Several of the most prominent male Olympian gods (including Zeus, Poseidon, and Ares) engaged in affairs with the seven heavenly sisters. These relationships resulted in the birth of their children.
After Atlas was forced to carry the heavens on his shoulders, Orion began to pursue all of the Pleiades, and Zeus transformed them first into doves, and then into stars to comfort their father. The constellation of Orion is said to still pursue them across the night sky.
One of the most memorable myths involving the Pleiades is the story of how these sisters literally became stars, their catasterism. According to some versions of the tale, all seven sisters killed themselves because they were so saddened by either the fate of their father, Atlas, or the loss of their siblings, the Hyades. In turn, Zeus, the ruler of the Greek gods, immortalized the sisters by placing them in the sky. There these seven stars formed the star cluster known thereafter as the Pleiades.
The Greek poet Hesiod mentions the Pleiades several times in his Works and Days. As the Pleiades are primarily winter stars, they feature prominently in the ancient agricultural calendar. Here is a bit of advice from Hesiod:
And if longing seizes you for sailing the stormy seas,
when the Pleiades flee mighty Orion
and plunge into the misty deep
and all the gusty winds are raging,
then do not keep your ship on the wine-dark sea
but, as I bid you, remember to work the land.— Works and Days 618–623
The Pleiades would "flee mighty Orion and plunge into the misty deep" as they set in the West, which they would begin to do just before dawn during October–November, a good time of the year to lay up your ship after the fine summer weather and "remember to work the land"; in Mediterranean agriculture autumn is the time to plough and sow.
The poet Sappho mentions the Pleiades in one of her poems:
The moon has gone
The Pleiades gone
In dead of night
Time passes on
I lie alone
The poet Lord Tennyson mentions the Pleiades in his poem "Locksley Hall":
Many a night I saw the Pleiads, rising through the mellow shade,
Glitter like a swarm of fire-flies tangled in a silver braid.
The loss of one of the sisters, Merope, in some myths may reflect an astronomical event wherein one of the stars in the Pleiades star cluster disappeared from view by the naked eye.[22][23]
Pleiades and Orion are mentioned in the Book of Job:
"Can you bind the beautiful Pleiades?
Can you loose the cords of Orion?
Can you bring forth the constellations in their seasons or lead out the Bear with its cubs?"
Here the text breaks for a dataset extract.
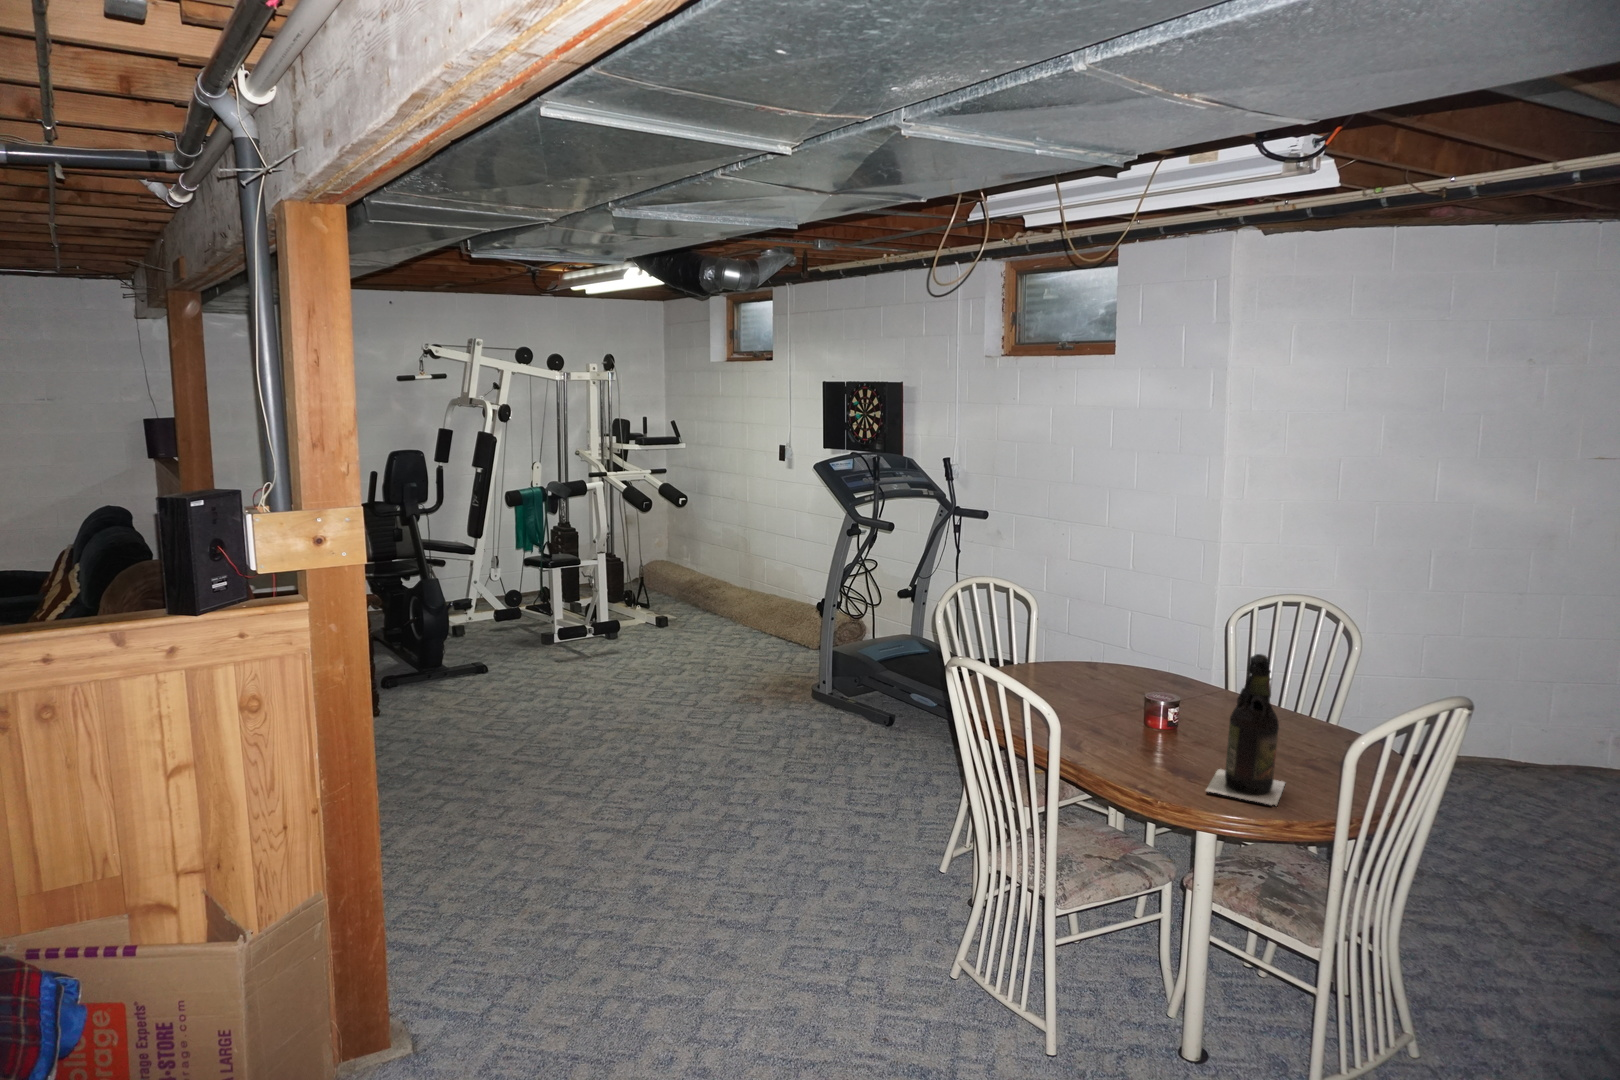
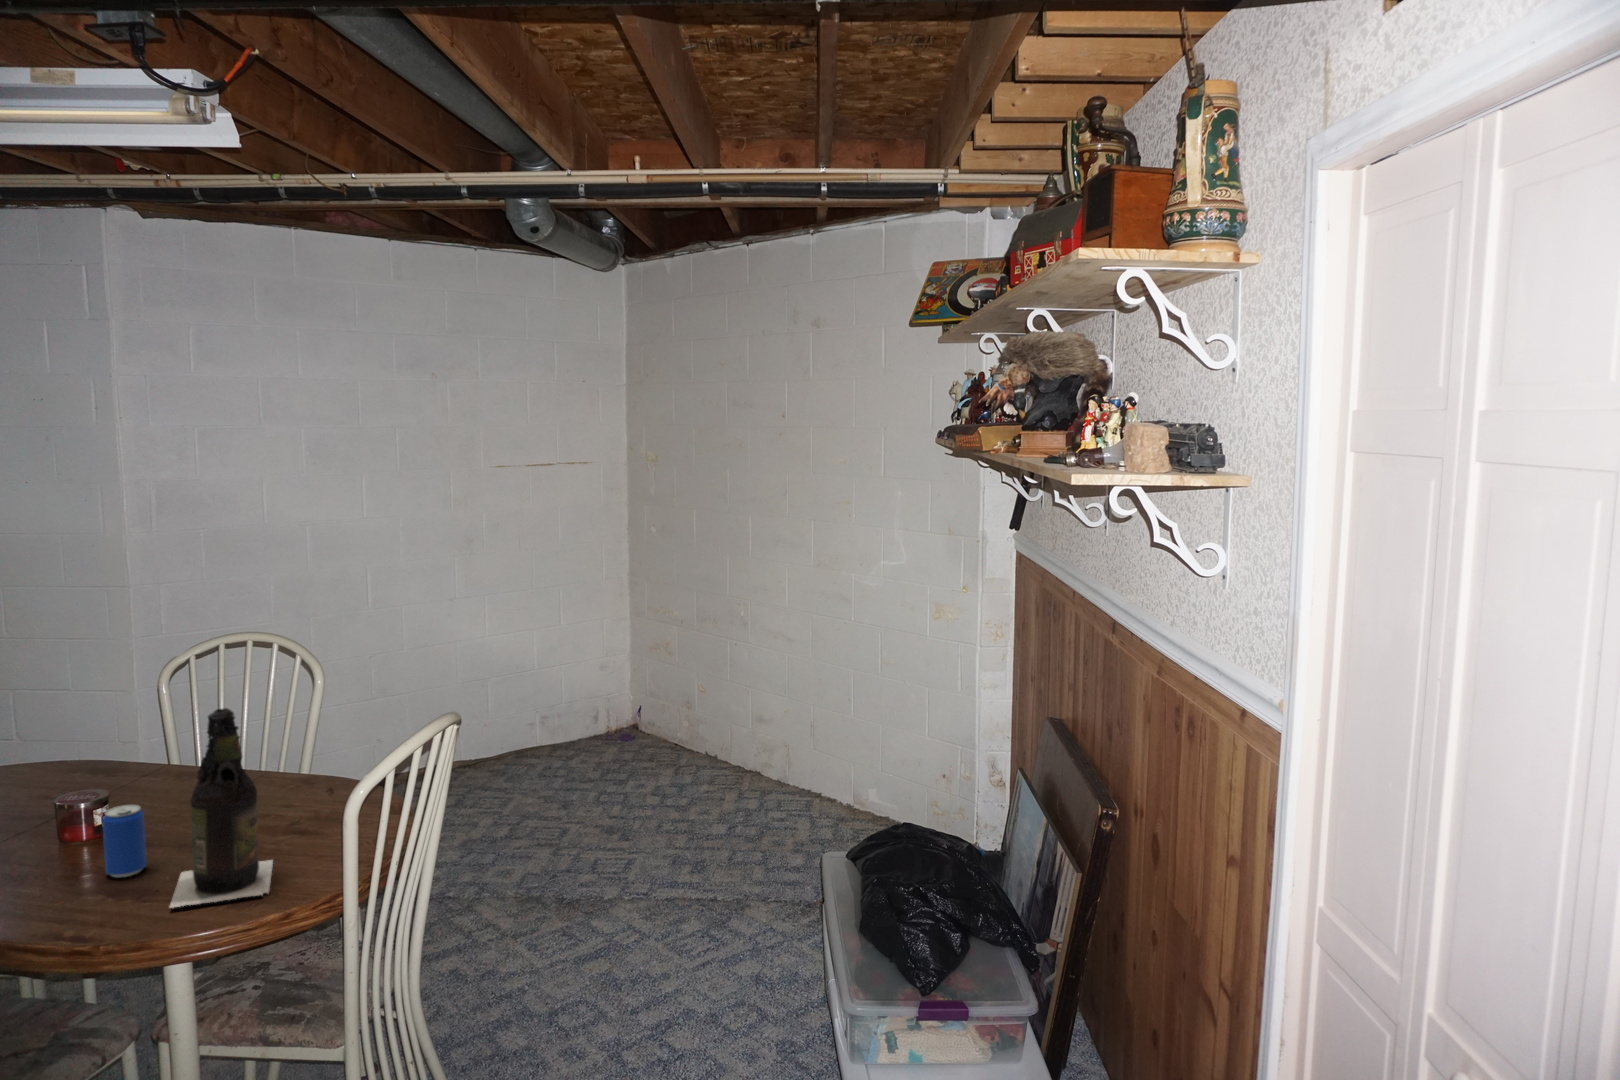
beverage can: none [1169,708,1199,760] -> present [102,805,147,877]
Although most accounts are uniform as to the number, names, and main myths concerning the Pleiades, the mythological information recorded by a scholiast on Theocritus' Idylls with reference to Callimachus has nothing in common with the traditional version.[24] According to it, the Pleiades were daughters of an Amazonian queen; their names were Maia, Coccymo, Glaucia, Protis, Parthenia, Stonychia, and Lampado. They were credited with inventing ritual dances and nighttime festivals.